Find every line in the records below that holds the word "table", and copy it out.

Data under study Start Marker

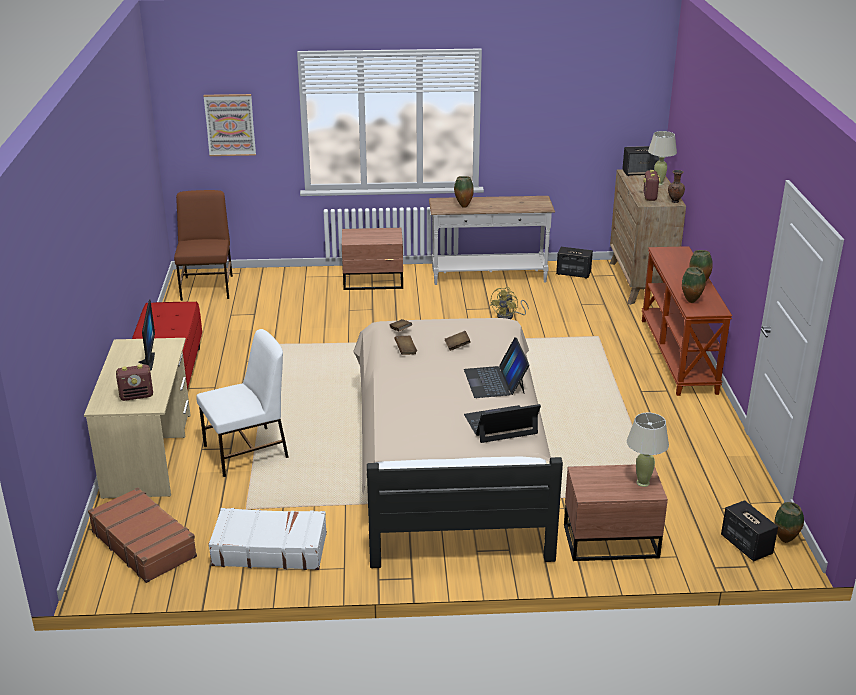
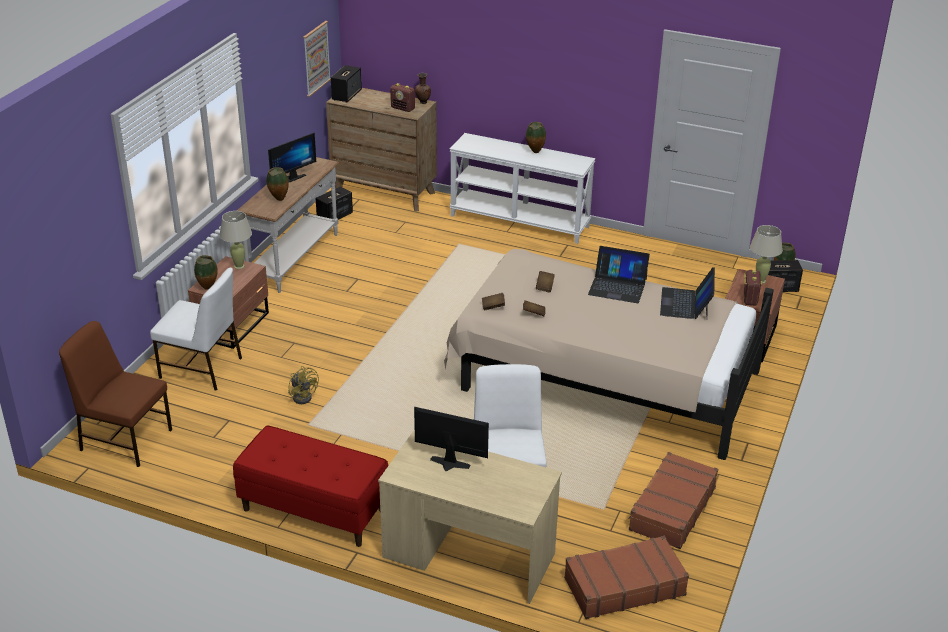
camera: 65 degrees left, 5 degrees up
radio [116,364,153,401] -> radio moved to [744,270,763,306]
picture [204,94,256,156] -> picture moved to [303,21,331,97]
white suitcase [208,508,327,570] -> brown suitcase [628,452,718,549]
yellow fan [490,287,529,319] -> yellow fan moved to [288,366,319,404]
brown console table [642,246,732,396] -> white console table [449,133,596,244]
beige table lamp [648,131,677,185] -> beige table lamp moved to [220,211,252,269]
vase [682,267,706,303] -> vase moved to [194,255,218,290]
none -> white chair [150,268,242,391]
none -> monitor [268,133,316,182]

Data under study End Marker

Task solution:
brown console table [642,246,732,396] -> white console table [449,133,596,244]
beige table lamp [648,131,677,185] -> beige table lamp moved to [220,211,252,269]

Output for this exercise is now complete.